On Tuesday, Applied Genetic Technology (AGTC) tumbled 32% after reporting problems with its gene trial in treating patients with a rare eye disorder. The company even reported earnings for the fiscal fourth quarter, and those earnings were mixed. The stock is not being punished for its mixed earnings report. Most pharmaceutical companies in the clinical stage of testing don’t generate revenue, therefore investors are more concerned about the trials themselves. 

This is where the fall of 32% in the AGTC stock comes in. The reason for the fall is that there were a few problems with the clinical trials that the company is running. With respect to the XLRS phase 1/2 trial where patients have a rare retina problem, the company noted that it had only recruited a total of eight patients. That’s way below the needed recruitment of 27. The company states that stricter recruitment criteria is the reason for the problem,and it would attempt to add additional clinical trial sites to rectify the problem. 

Another problem stems in the phase 1/2 ACHMB3 clinical trial as well. Only two patients have been recruited into that trial. The company blames vendor errors as the cause for this problem. This is not good where two trials that are partnered with Biogen (BIIB) are enrolling at a slow pace. On top of the slow recruitment problems, there is another minor problem that may be causing today’s slide as well. 

The trial is treating patients with a gene therapy in the patient eye. Considering that the eye is very sensitive a drug needs to be pretty safe. The problem is that in the XLRS study the company noted that patients had mild to moderate inflammation after treatment with the company’s drug. Some patients’ inflammation resolved on its own, but some patients had to take oral corticosteroids to resolve the inflammation. This trial should be monitored by investors to see that this pattern of patients having eye inflammation doesn’t worsen.

## Complete the following
- A) Answer these questions from the AGTC article:
(i) How many patients had the company recruited into the XLRS phase 1/2 trial?
(ii) What does the company blame for the slow recruitment in the ACHMB3 trial?
(iii) What did some patients have to take to resolve their eye inflammation?
- B) Reproduce the AGTC article from "The trial is" up to and including "inflammation doesn’t worsen.".
Rely only on the AGTC article for everything here.

## Data section

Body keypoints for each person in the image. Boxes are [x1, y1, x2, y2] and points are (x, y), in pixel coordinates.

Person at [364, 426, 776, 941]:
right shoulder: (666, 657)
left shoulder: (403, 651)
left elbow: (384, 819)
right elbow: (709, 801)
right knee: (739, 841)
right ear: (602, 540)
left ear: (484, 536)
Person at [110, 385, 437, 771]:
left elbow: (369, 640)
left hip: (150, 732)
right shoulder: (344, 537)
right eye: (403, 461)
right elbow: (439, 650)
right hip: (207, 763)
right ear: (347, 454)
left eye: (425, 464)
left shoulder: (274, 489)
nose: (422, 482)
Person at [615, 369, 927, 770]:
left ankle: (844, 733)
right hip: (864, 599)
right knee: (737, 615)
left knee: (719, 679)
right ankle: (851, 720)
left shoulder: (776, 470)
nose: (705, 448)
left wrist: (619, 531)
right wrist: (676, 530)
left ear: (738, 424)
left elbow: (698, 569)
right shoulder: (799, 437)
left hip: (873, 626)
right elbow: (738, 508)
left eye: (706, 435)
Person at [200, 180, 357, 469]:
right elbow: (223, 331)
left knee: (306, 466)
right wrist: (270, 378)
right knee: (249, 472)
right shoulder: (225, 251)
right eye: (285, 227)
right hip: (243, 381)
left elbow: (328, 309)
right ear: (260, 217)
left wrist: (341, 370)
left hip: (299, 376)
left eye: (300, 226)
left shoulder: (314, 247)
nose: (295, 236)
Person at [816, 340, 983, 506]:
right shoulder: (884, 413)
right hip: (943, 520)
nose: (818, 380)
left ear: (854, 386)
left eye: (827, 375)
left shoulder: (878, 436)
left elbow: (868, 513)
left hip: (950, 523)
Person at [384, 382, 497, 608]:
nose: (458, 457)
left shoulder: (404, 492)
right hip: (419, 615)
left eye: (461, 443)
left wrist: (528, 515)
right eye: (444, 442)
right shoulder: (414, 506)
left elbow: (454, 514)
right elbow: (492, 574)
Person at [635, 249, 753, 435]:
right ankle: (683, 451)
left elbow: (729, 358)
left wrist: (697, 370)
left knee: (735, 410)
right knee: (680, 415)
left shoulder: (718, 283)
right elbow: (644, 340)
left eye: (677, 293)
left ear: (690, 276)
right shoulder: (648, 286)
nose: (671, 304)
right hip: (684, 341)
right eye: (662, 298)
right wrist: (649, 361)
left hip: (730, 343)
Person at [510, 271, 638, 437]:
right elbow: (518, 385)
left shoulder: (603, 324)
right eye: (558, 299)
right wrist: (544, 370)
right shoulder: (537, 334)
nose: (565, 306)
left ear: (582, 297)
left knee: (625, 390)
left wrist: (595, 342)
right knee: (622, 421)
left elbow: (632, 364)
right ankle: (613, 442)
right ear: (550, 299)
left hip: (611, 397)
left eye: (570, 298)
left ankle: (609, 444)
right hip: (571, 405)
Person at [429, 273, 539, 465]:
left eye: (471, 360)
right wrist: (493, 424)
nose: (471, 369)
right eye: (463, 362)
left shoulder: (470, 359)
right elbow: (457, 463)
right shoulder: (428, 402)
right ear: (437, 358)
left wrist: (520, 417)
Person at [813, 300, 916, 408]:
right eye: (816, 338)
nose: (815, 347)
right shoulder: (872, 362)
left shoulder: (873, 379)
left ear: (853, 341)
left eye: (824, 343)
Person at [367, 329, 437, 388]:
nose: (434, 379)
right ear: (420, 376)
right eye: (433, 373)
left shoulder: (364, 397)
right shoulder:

## Task results
- A)
(i) Eight
(ii) Vendor errors
(iii) Oral corticosteroids

- B)
The trial is treating patients with a gene therapy in the patient eye. Considering that the eye is very sensitive a drug needs to be pretty safe. The problem is that in the XLRS study the company noted that patients had mild to moderate inflammation after treatment with the company’s drug. Some patients’ inflammation resolved on its own, but some patients had to take oral corticosteroids to resolve the inflammation. This trial should be monitored by investors to see that this pattern of patients having eye inflammation doesn’t worsen.